What it is: For anyone familiar with his work, the genius of Joseph Pilates goes without saying. Pilates is foundational in helping us re-pattern our movements that have caused us pain. Core strengthening is a term that is generally used, but Pilates' work is truly a lifetime journey that teaches us to move better in everything we do. 

What do you offer? Using Pilates' Classical method, we offer all levels of mat and tower classes with a maximum of 4 per class, as well as private/semi-private mat and tower classes.

 

Who can do it? Anyone; beginners welcome, provided you are able to get up and down from the floor. (If not, consider Yamuna® Body Rolling.) 

Mr. Pilates taught to each individual body in his private sessions at his New York studio.

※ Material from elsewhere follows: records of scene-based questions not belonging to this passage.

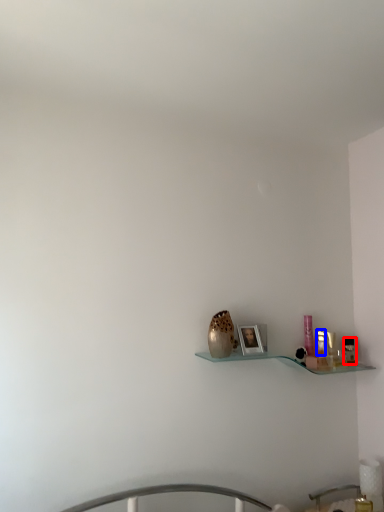
Question: Which of the following is the closest to the observer, toiletry (highlighted by a red box) or toiletry (highlighted by a blue box)?

Choices:
 (A) toiletry
 (B) toiletry

Answer: (B)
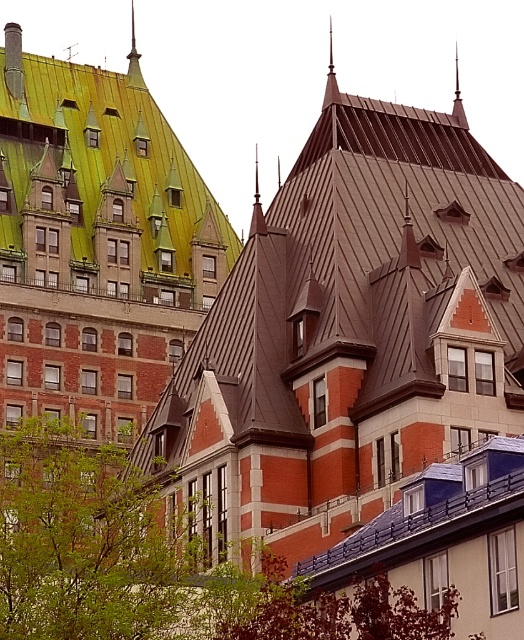
Question: Which object is positioned closest to the green leafy tree at lower left?

Choices:
 (A) green corrugated metal roof at upper left
 (B) green corrugated metal spire at upper center

Answer: (A)

Question: Which point is closer to the camera?

Choices:
 (A) (133, 76)
 (B) (230, 225)

Answer: (B)

Question: From the image, what is the correct spatial relationship of green corrugated metal roof at upper left in relation to green corrugated metal spire at upper center?

Choices:
 (A) above
 (B) below

Answer: (B)

Question: Can you confirm if green leafy tree at lower left is positioned below green corrugated metal roof at upper left?

Choices:
 (A) no
 (B) yes

Answer: (B)

Question: Which point appears farthest from the camera in this image?

Choices:
 (A) (111, 554)
 (B) (208, 189)

Answer: (B)

Question: Does green leafy tree at lower left lie in front of green corrugated metal roof at upper left?

Choices:
 (A) yes
 (B) no

Answer: (A)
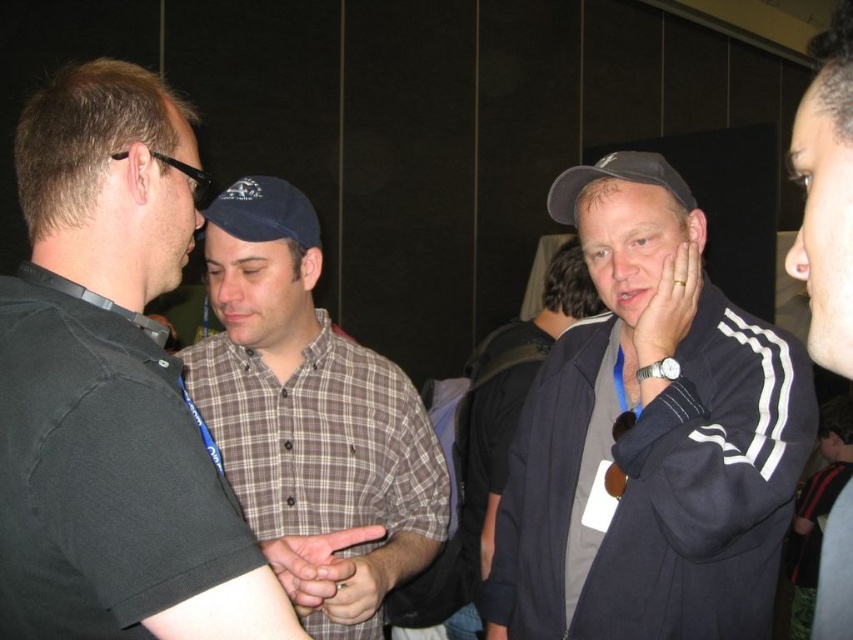
You are at a networking event and see two people in the image. One is wearing a black shirt at left and the other has a blue fabric baseball cap at center. Based on their positions, which one is standing lower in the image?

The black shirt at left is below the blue fabric baseball cap at center, so the person in the black shirt at left is standing lower in the image.

You are standing at the origin point of the coordinate system where the image is displayed. The brown plaid shirt at center is located at point (310, 406). If you want to move towards the brown plaid shirt at center, in which direction should you move?

To move towards the brown plaid shirt at center located at coordinates (310, 406), you should move in the direction of increasing x and y coordinates since the point is in the positive quadrant relative to the origin.

You are standing at the camera position and want to reach the point marked as point [404,484]. If your walking speed is 1.2 meters per second, how many seconds will it take you to reach that point?

The distance between the point [404,484] and the camera is 1.46 meters. At a walking speed of 1.2 meters per second, it would take approximately 1.22 seconds to reach the point.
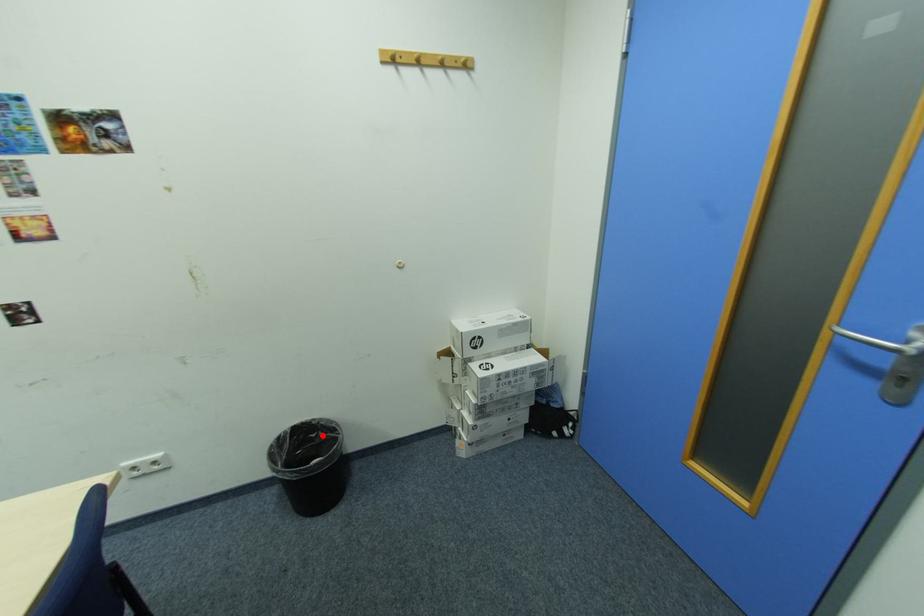
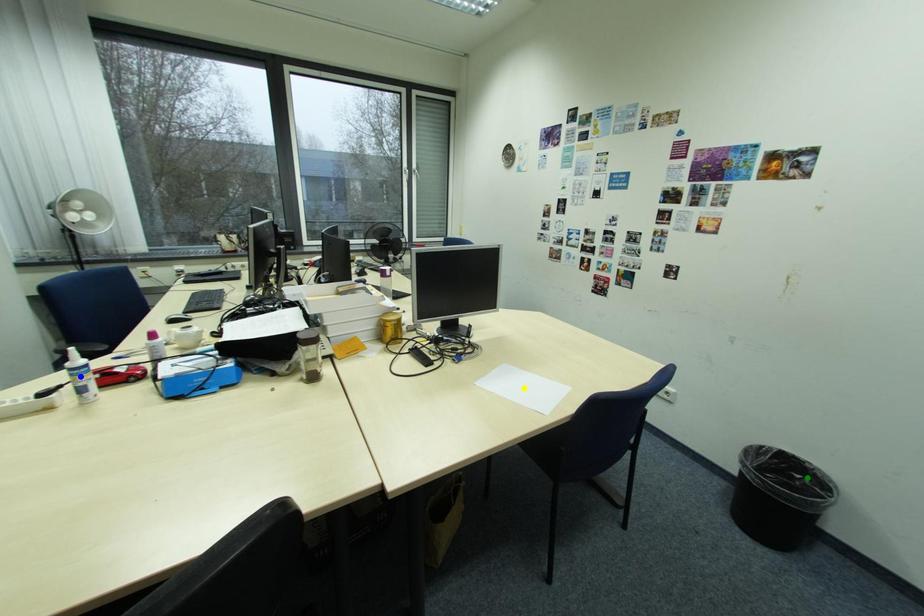
Question: I am providing you with two images of the same scene from different viewpoints. A red point is marked on the first image. You are given multiple points on the second image. In image 2, which mark is for the same physical point as the one in image 1?

Choices:
 (A) green point
 (B) blue point
 (C) yellow point

Answer: (A)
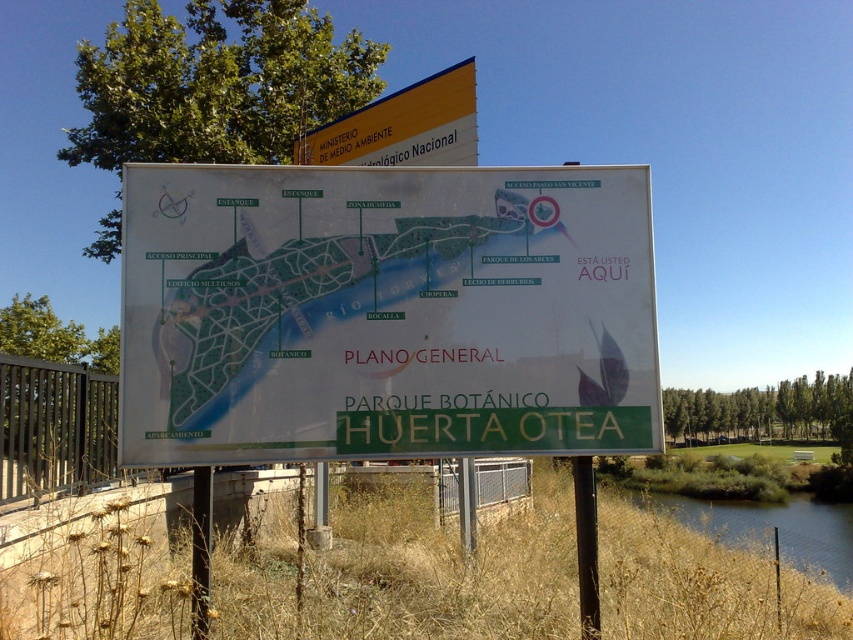
You are a visitor at the park and want to find the yellow plastic sign at upper center. From your current position near the green grassy river at lower right, which direction should you move to locate the sign?

The yellow plastic sign at upper center is in front of the green grassy river at lower right, so you should move towards the direction facing away from the river to find the sign.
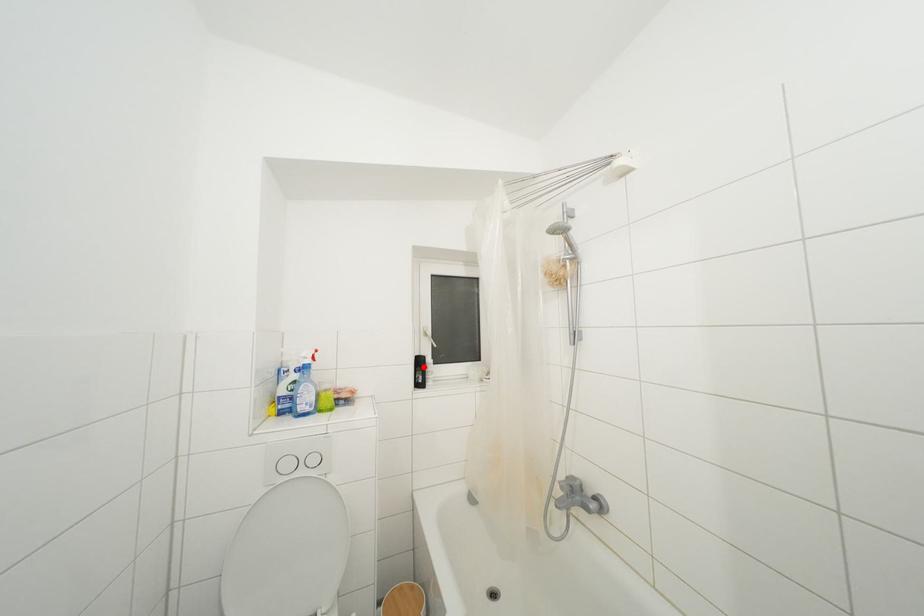
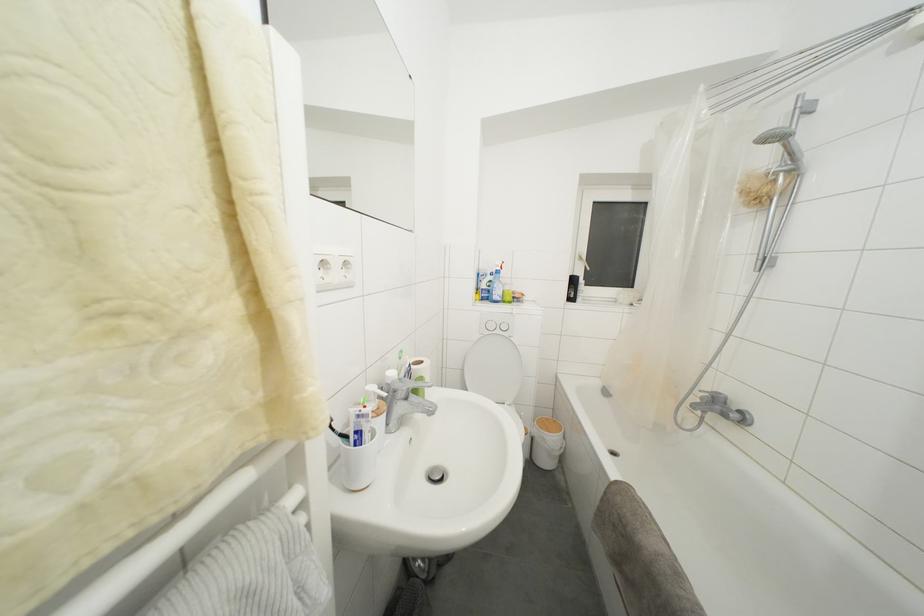
Find the pixel in the second image that matches the highlighted location in the first image.

(578, 286)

With this in mind, Julie uses her background in Yamuna® Body Rolling to assist you in releasing tightness in muscles that might be limiting your movement in the Pilates sequence. Yamuna® and Pilates work go hand in hand to lengthen the muscles and strengthen the body in a way that feels challenging but not stressful.

What to bring to class: Yourself. All equipment, including mats, provided at Studio. 

 

*Julie studied Classical Pilates, for both mat and equipment, with Joel Crosby at Vitality Method studio in Duluth.

Yoga

Yoga & Aerial Yoga

Note: All aerial yoga instruction is currently taught at Canopy Studio; text Julie at (706) 714-1346 for more information.

What it is: In Aerial Yoga classes, we use the "sling" like a strap, a block, or a bolster as you would in a floor yoga class.

 

How high is it? The slings are adjustable to different heights, but we usually work around 6 to 12 inches from the floor, using the slings to support weight rather than being completely suspended. 

 

What does it do? The aid of the sling helps us better work basic asanas (yoga poses), and takes compression out of the spine in inversions (think headstand and shoulder stand without feeling the intensity of your full body weight). In being suspended, it actually becomes easier to find our alignment and stillness in the postures. *You do not have to go upside down if you are not comfortable with this; there is an entire catalog of yoga outside of inversions.

Who can do it? Anyone who can get up and down off the floor, as in a traditional yoga class. Beginners or people who have been injured often find it a good entrance to or back into the practice. 

 

Who teaches it? Julie Phillips has a 200-hour Yoga Alliance teacher certification. She teaches therapeutic floor yoga by request at Life Alive, and aerial yoga at Canopy, drawing on her more than 20 years as an aerialist to find ways yoga asanas can be used as therapy to strengthen, stretch and heal.